Re: [HACKERS] Parallel tuplesort (for parallel B-Tree index creation) - Mailing list pgsql-hackers

From Peter Geoghegan
Subject Re: [HACKERS] Parallel tuplesort (for parallel B-Tree index creation)
Date
Msg-id CAH2-WzmafkfBGJ3Euk6+qr8U5UcRFX9eiC9LaMSWTQ+YYC=oUA@mail.gmail.com
Whole thread Raw
In response to Re: [HACKERS] Parallel tuplesort (for parallel B-Tree index creation)  (Robert Haas <robertmhaas@gmail.com>)
Responses Re: [HACKERS] Parallel tuplesort (for parallel B-Tree index creation)
List pgsql-hackers
On Wed, Jan 10, 2018 at 10:45 AM, Robert Haas <robertmhaas@gmail.com> wrote:
> The addition to README.parallel is basically wrong, because workers
> have been allowed to write WAL since the ParallelContext machinery.
> See the
> XactLastRecEnd handling in parallel.c.  Workers can, for example, due
> HOT cleanups during SELECT scans, just as the leader can.  The
> language here is obsolete anyway in light of commit
> e9baa5e9fa147e00a2466ab2c40eb99c8a700824, but this isn't the right way
> to update it.  I'll propose a separate patch for that.

WFM.

> The change to the ParallelContext signature in parallel.h makes an
> already-overlength line even longer.  A line break seems warranted
> just after the first argument, plus pgindent afterward.

Okay.

> I am not a fan of the leader-as-worker terminology.  The leader is not
> a worker, full stop.  I think we should instead talk about whether the
> leader participates (so, ii_LeaderAsWorker -> ii_LeaderParticipates,
> for example, plus many comment updates).  Similarly, it seems
> SortCoordinateData's nLaunched should be nParticipants, and BTLeader's
> nworkertuplesorts should be nparticipanttuplesorts.

Okay.

> There is also the question of whether we want to respect
> parallel_leader_participation in this context.  The issues which might
> motivate the desire for such behavior in the context of a query do not
> exist when creating a btree index, so maybe we're just making this
> complicated. On the other hand, if some other type of parallel index
> build does end up doing a Gather-like operation then we might regret
> deciding that parallel_leader_participation doesn't apply to index
> builds, so maybe it's OK the way we have it.  On the third hand, the
> complexity of having the leader maybe-participate seems like it
> extends to a fair number of places in the code, and getting rid of all
> that complexity seems appealing.

I only added support for the leader-as-worker case because I assumed
that it was important to have CREATE INDEX process allocation work
"analogously" to parallel query, even though it's clear that the two
situations are not really completely comparable when you dig deep
enough. Getting rid of the leader participating as a worker has
theoretical downsides, but real practical upsides. I am also tempted
to just get rid of it.

> One place where this actually causes a problem is the message changes
> to index_build().  The revised ereport() violates translatability
> guidelines, which require that messages not be assembled from pieces.
> See https://www.postgresql.org/docs/devel/static/nls-programmer.html#NLS-GUIDELINES

Noted. Another place where a worker Tuplesortstate in the leader
process causes problems is plan_create_index_workers(), especially
because of things like force_parallel_mode and
parallel_leader_participation.

**Work instruction:**
Pick up the pgsql-hackers reply on parallel tuplesort for B-Tree index creation after its final sentence and keep writing it.

**Provided data:**
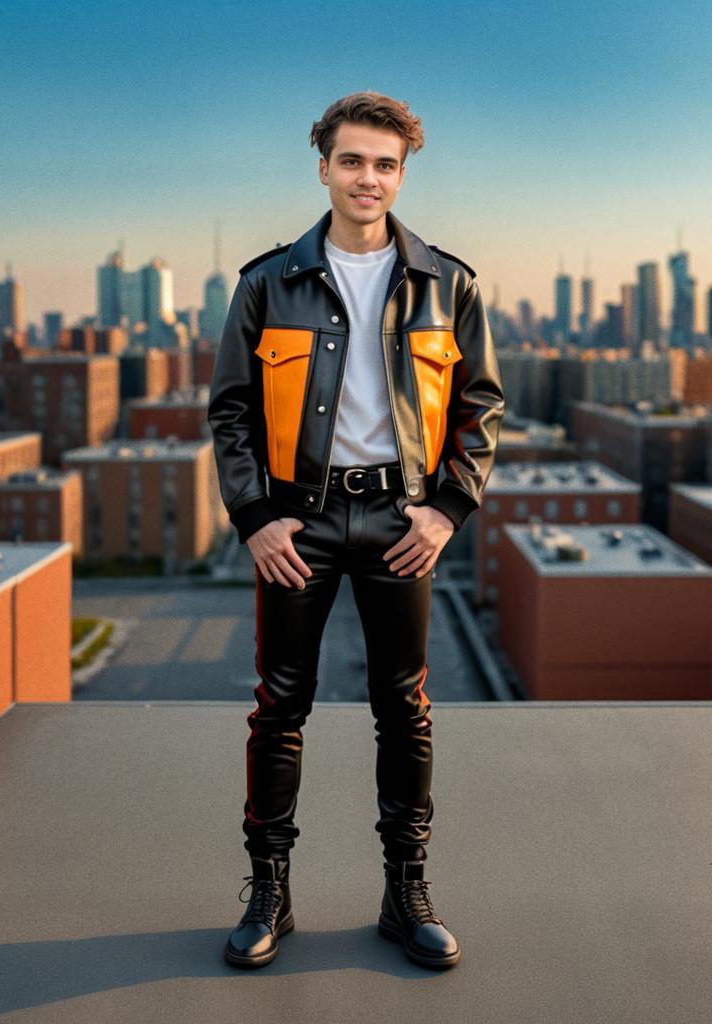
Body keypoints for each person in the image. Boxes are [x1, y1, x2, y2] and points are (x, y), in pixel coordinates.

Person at [207, 91, 504, 970]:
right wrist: (256, 517)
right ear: (324, 166)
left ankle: (405, 890)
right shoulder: (267, 281)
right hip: (297, 521)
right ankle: (269, 892)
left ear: (401, 174)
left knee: (404, 708)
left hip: (399, 518)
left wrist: (448, 510)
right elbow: (230, 412)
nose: (367, 178)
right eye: (352, 161)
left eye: (384, 164)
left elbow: (481, 408)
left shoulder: (448, 283)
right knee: (281, 706)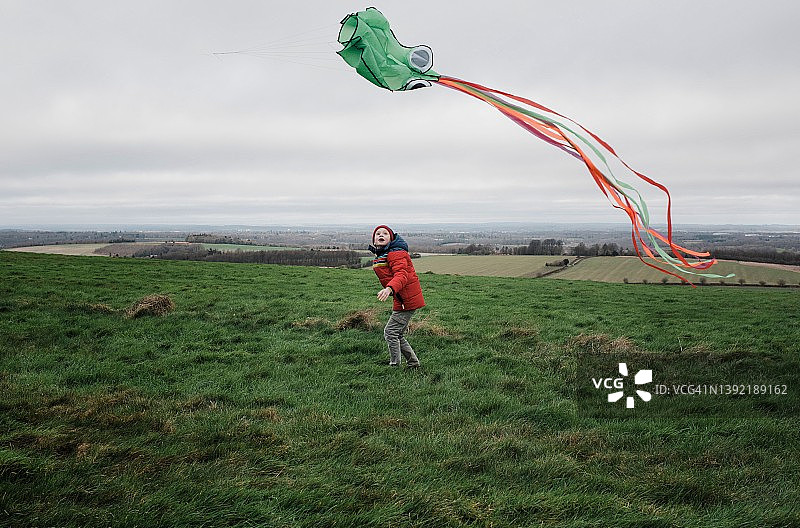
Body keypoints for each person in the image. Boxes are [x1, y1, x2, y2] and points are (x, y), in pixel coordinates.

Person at [369, 225, 425, 367]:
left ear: (392, 238)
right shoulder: (384, 253)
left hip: (406, 299)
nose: (381, 235)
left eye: (385, 233)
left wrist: (389, 289)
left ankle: (395, 364)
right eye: (378, 234)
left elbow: (401, 275)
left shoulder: (396, 253)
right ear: (374, 240)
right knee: (397, 334)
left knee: (390, 332)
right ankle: (413, 363)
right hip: (401, 297)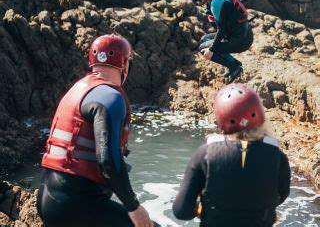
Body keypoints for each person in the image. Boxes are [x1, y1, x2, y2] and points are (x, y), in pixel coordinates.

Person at [37, 34, 155, 227]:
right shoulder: (110, 97)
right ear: (125, 65)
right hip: (75, 204)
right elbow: (108, 161)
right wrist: (134, 207)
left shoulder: (79, 89)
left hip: (49, 198)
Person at [172, 83, 291, 227]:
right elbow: (281, 195)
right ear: (260, 115)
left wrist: (201, 207)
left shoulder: (205, 154)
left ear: (221, 119)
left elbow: (181, 211)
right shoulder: (277, 157)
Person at [190, 0, 254, 83]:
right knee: (204, 39)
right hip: (242, 34)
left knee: (203, 49)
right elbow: (222, 27)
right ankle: (232, 64)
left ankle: (234, 66)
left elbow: (221, 30)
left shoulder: (216, 2)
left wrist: (211, 50)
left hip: (241, 40)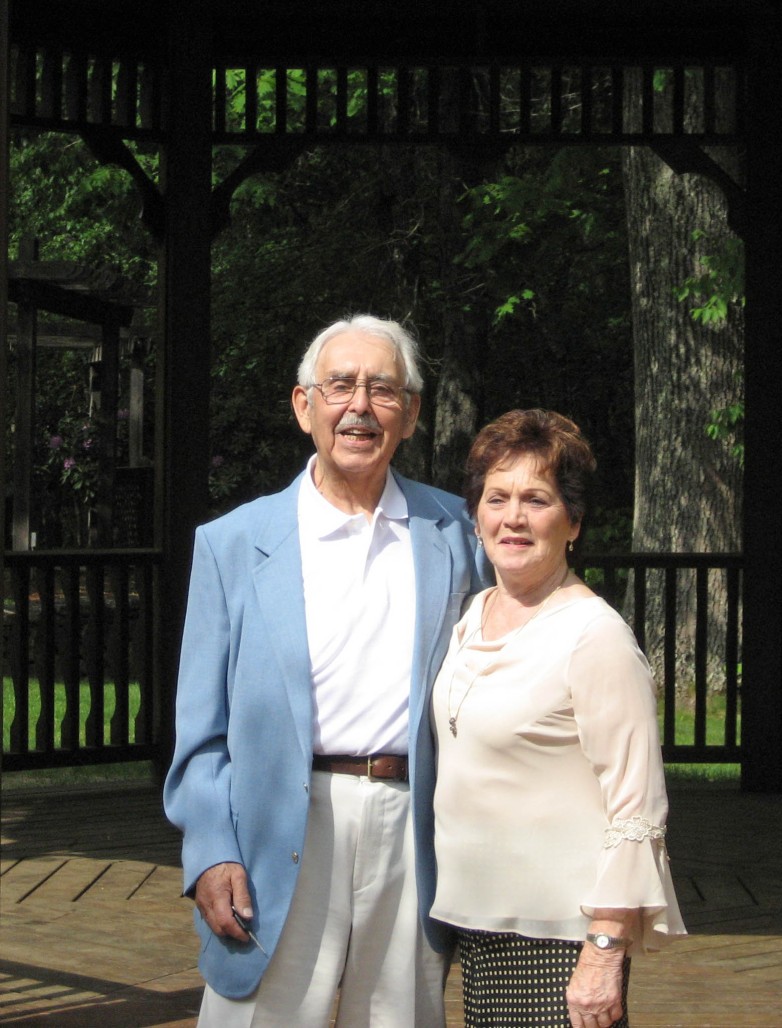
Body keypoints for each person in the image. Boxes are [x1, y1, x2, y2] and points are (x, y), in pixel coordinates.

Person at [163, 315, 488, 1027]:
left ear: (412, 414)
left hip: (411, 827)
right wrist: (211, 850)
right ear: (303, 405)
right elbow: (199, 732)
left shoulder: (460, 536)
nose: (359, 407)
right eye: (340, 385)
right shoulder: (233, 545)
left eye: (382, 389)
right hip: (278, 827)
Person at [430, 409, 686, 1028]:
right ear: (475, 515)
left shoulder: (594, 636)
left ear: (572, 522)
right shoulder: (472, 615)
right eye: (497, 498)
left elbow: (636, 810)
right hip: (481, 932)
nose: (512, 517)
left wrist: (603, 952)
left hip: (564, 942)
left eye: (536, 499)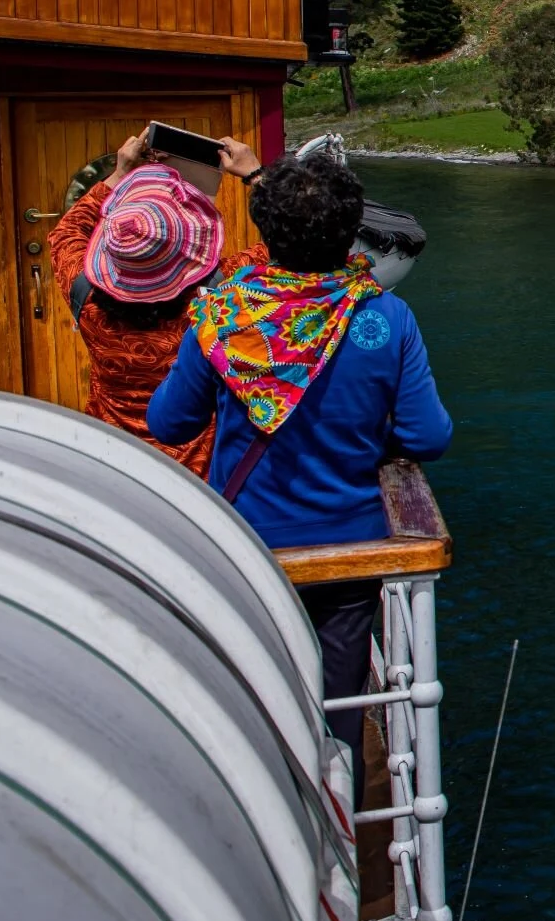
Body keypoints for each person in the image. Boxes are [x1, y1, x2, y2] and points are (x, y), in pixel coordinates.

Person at [148, 153, 451, 795]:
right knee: (339, 698)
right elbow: (429, 435)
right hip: (350, 546)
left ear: (263, 231)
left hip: (250, 546)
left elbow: (171, 423)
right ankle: (335, 809)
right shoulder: (385, 319)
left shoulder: (221, 317)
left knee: (253, 685)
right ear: (350, 233)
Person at [47, 128, 265, 475]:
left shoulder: (84, 294)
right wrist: (256, 174)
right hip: (198, 467)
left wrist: (119, 173)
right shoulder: (225, 292)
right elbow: (296, 238)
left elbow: (67, 230)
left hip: (111, 456)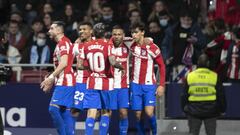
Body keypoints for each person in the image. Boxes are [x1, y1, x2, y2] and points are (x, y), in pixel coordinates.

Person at [78, 23, 124, 135]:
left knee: (91, 112)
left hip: (92, 82)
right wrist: (121, 67)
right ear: (105, 33)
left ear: (93, 33)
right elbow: (113, 62)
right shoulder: (108, 46)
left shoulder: (86, 46)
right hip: (106, 82)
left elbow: (79, 66)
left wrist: (90, 68)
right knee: (106, 111)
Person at [129, 22, 166, 135]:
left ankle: (154, 133)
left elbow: (162, 66)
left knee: (149, 112)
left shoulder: (152, 47)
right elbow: (116, 37)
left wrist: (161, 85)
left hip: (149, 84)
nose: (133, 35)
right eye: (132, 32)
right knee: (138, 114)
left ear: (142, 32)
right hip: (135, 84)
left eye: (136, 32)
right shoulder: (131, 45)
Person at [40, 21, 76, 135]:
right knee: (64, 111)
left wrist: (51, 77)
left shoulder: (63, 43)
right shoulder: (63, 43)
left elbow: (64, 63)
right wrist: (53, 78)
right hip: (65, 80)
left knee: (53, 109)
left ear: (59, 30)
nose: (48, 31)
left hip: (66, 80)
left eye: (51, 29)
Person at [181, 53, 226, 135]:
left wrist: (183, 108)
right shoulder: (214, 76)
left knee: (193, 133)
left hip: (193, 110)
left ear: (198, 63)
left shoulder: (190, 76)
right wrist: (223, 109)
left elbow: (184, 95)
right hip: (211, 111)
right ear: (208, 63)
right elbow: (221, 95)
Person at [110, 25, 130, 135]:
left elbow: (147, 40)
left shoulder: (128, 45)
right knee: (107, 112)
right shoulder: (108, 46)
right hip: (110, 85)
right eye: (114, 34)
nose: (117, 36)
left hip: (123, 86)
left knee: (123, 112)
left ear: (123, 36)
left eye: (119, 34)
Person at [72, 22, 93, 116]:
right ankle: (70, 131)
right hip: (81, 81)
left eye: (84, 29)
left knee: (95, 109)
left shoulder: (98, 43)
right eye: (80, 30)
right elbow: (68, 61)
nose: (81, 31)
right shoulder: (76, 46)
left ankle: (96, 130)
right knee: (75, 110)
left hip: (95, 80)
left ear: (91, 31)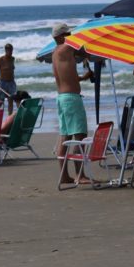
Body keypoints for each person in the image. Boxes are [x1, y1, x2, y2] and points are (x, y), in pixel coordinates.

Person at [51, 24, 92, 185]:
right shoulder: (65, 48)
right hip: (72, 99)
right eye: (68, 34)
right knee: (80, 136)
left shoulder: (56, 52)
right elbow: (83, 41)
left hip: (62, 98)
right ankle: (80, 175)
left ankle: (64, 176)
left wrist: (84, 77)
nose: (71, 36)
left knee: (65, 136)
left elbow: (69, 76)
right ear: (61, 37)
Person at [0, 43, 18, 115]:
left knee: (11, 100)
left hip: (11, 83)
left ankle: (9, 117)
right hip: (2, 83)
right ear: (6, 51)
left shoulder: (12, 59)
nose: (11, 52)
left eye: (12, 50)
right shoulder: (0, 60)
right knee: (0, 102)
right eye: (10, 51)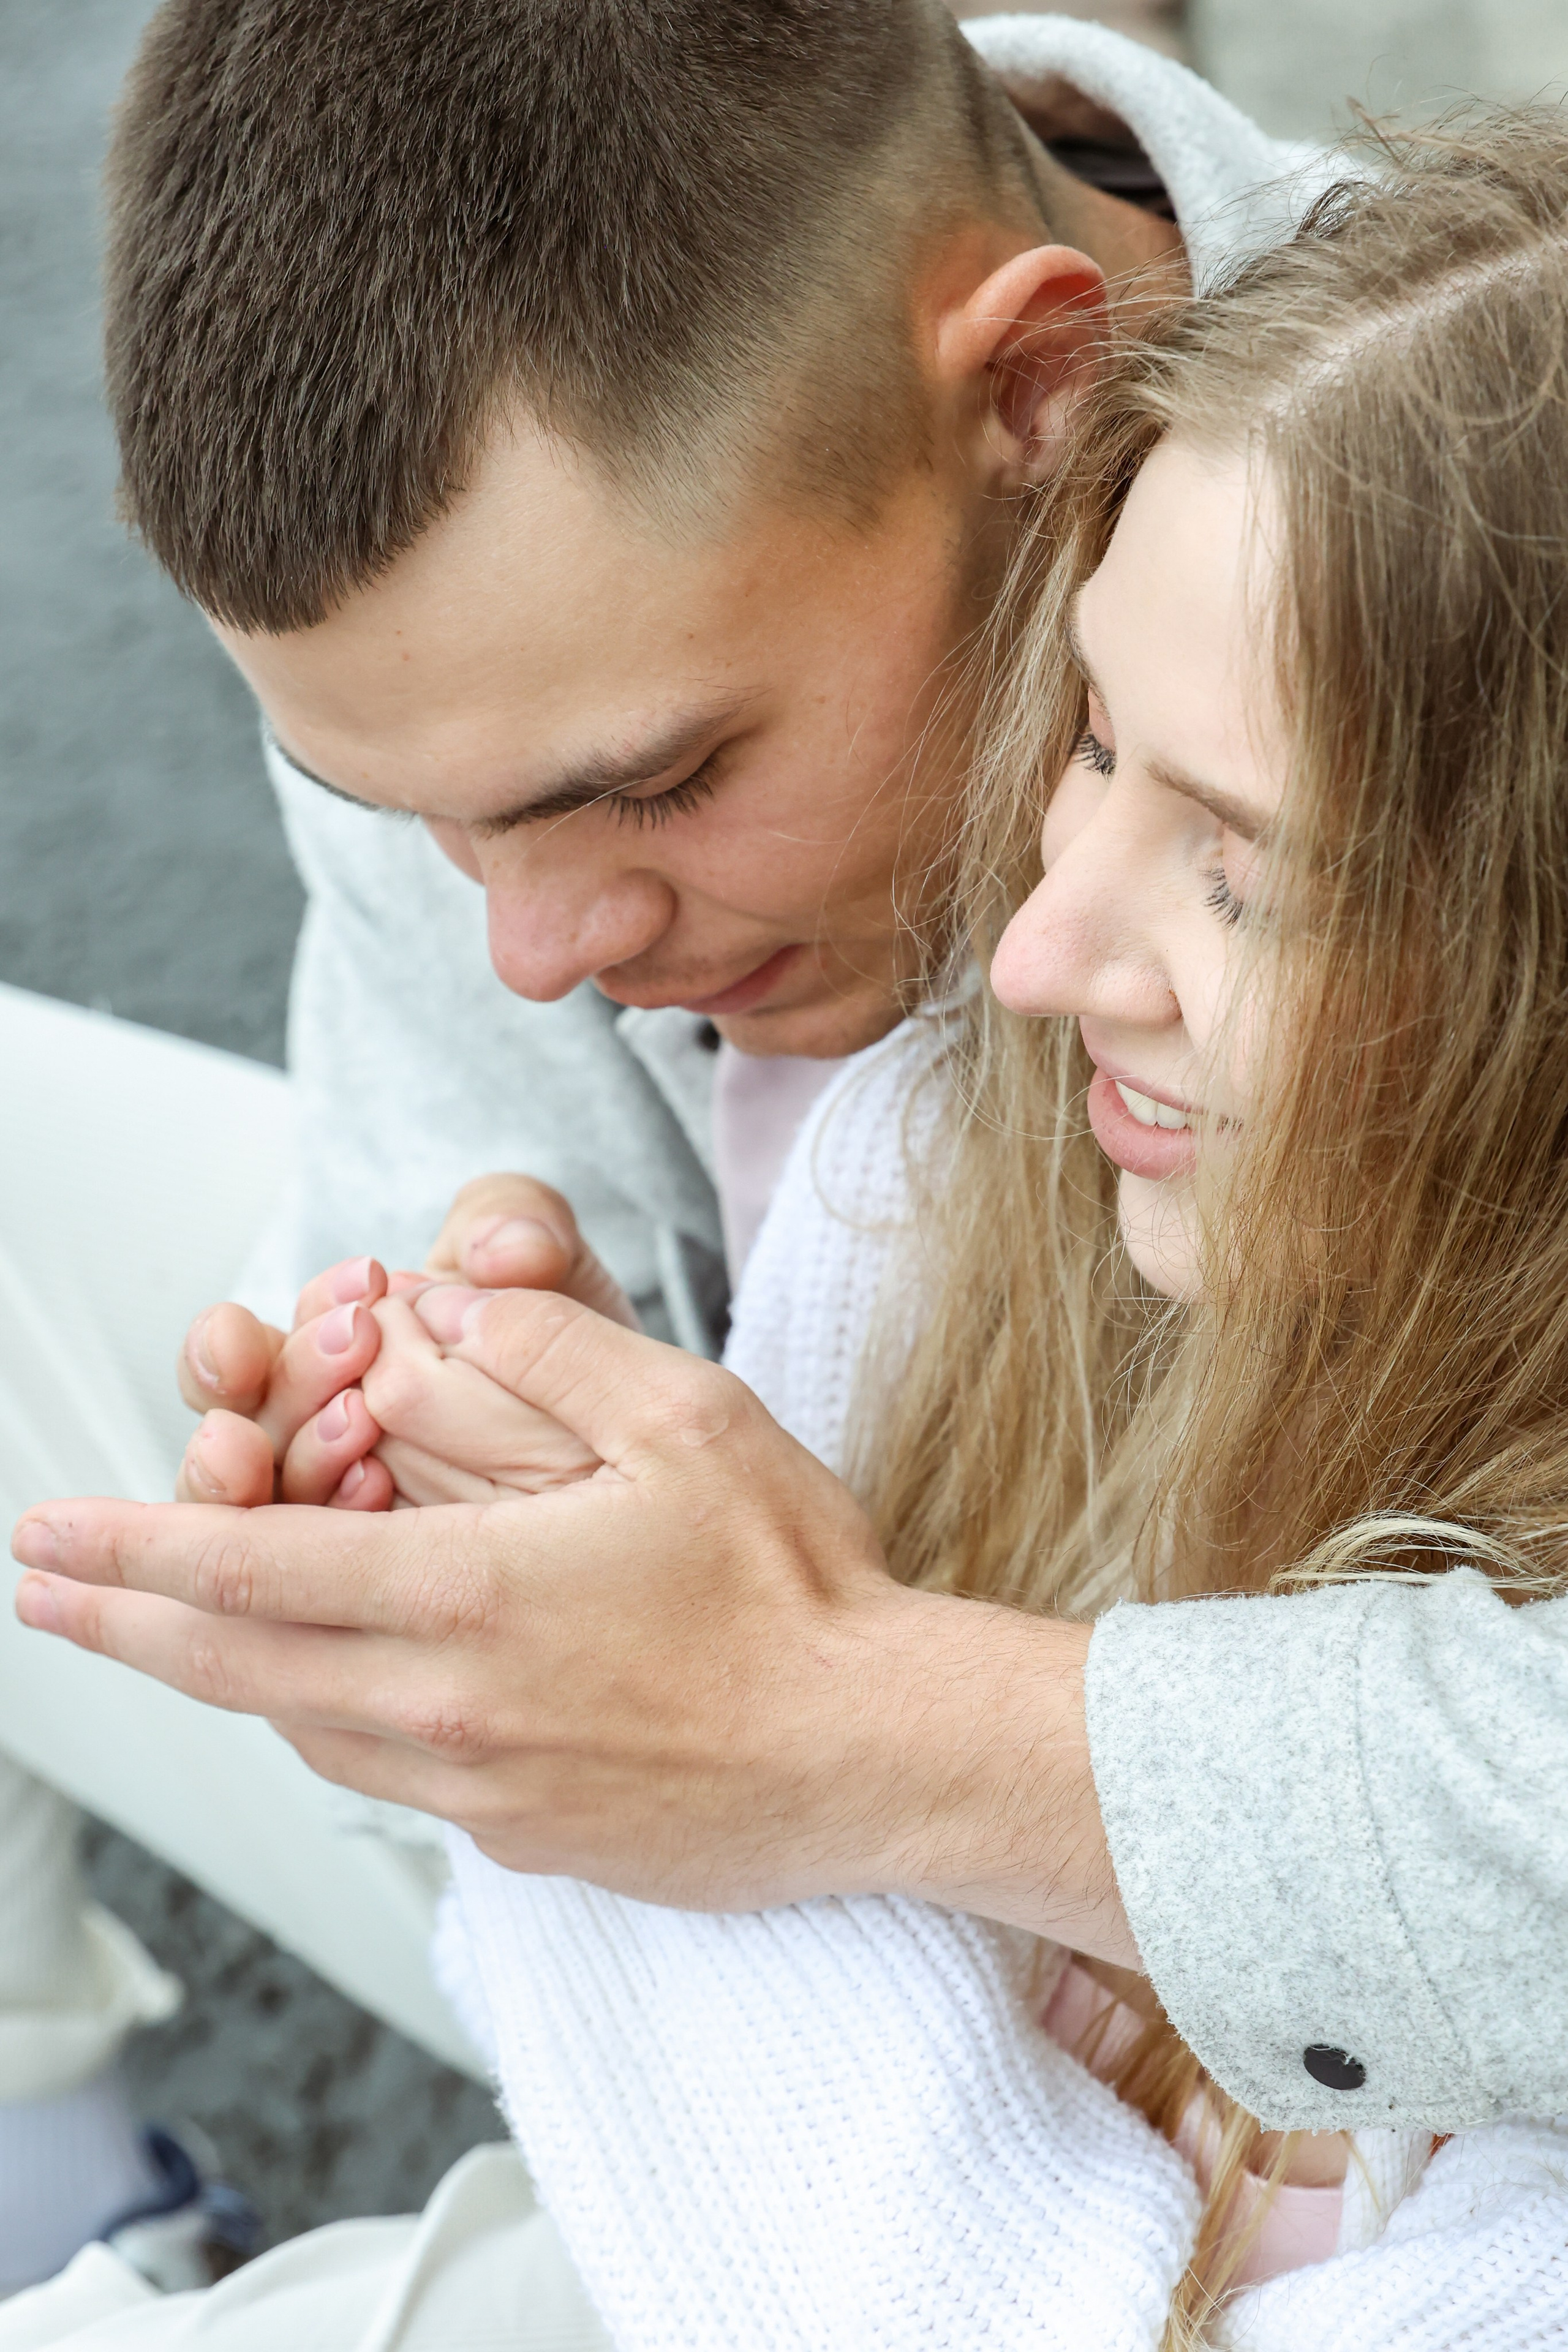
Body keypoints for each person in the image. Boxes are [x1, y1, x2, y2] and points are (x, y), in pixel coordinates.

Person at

**Answer to the problem:**
> A comment added to tuplesort.h says that work_mem should be at least
> 64KB, but does not give any reason.  I think one should be given, at
> least briefly, so that someone looking at these comments in the future
> can, for example, figure out whether the comment is still correct
> after future code changes.  Or else, remove the comment.

The reason for needing to do this is that a naive division of
work_mem/maintenance_work_mem within a caller like nbtsort.c, could,
in general, result in a workMem that is as low as 0 (due to integer
truncation of the result of a division). Clearly *that* is too low. In
fact, we need at least enough memory to store the initial minimal
memtuples array, which needs to respect ALLOCSET_SEPARATE_THRESHOLD.
There is also the matter of having per-tape space for
TAPE_BUFFER_OVERHEAD when we spill to disk (note also the special case
for pass-by-value datum sorts low on memory). There have been a couple
of unavoidable OOM bugs in tuplesort over the years already.

How about I remove the comment, but have tuplesort_begin_common()
force each Tuplesortstate to have workMem that is at least 64KB
(minimum legal work_mem value) in all cases? We can just formalize the
existing assumption that workMem cannot go below 64KB, really, and it
isn't reasonably to use so little workMem within a parallel worker (it
should be prevented by plan_create_index_workers() in the real world,
where parallelism is never artificially forced).

There is no need to make this complicated by worrying about whether or
not 64KB is the true minimum (value that avoids "can't happen"
errors), IMV.

> + * Parallel sort callers are required to coordinate multiple tuplesort states
> + * in a leader process, and one or more worker processes.  The leader process
>
> I think the comma should be removed.  As written it, it looks like we
> are coordinating multiple tuplesort states in a leader process, and,
> separately, we are coordinating one or more worker processes.

Okay.

> Generally, I think the comments in tuplesort.h are excellent.

Thanks.

> I really like the overview of how the new interfaces should be used,
> although I find it slightly wonky that the leader needs two separate
> Tuplesortstates if it wants to participate.

Assuming that we end up actually allowing the leader to participate as
a worker at all, then I think that having that be a separate
Tuplesortstate is better than the alternative. There are a couple of
places where I can see it mattering. For one thing, dtrace compatible
traces become more complicated -- LogicalTapeSetBlocks() is reported
to dtrace within workers (though not via trace_sort logging, where it
is considered redundant). For another, I think we'd need to have
multiple tapesets at the same time for the leader if it only had one
Tuplesortstate, which means multiple new Tuplesortstate fields.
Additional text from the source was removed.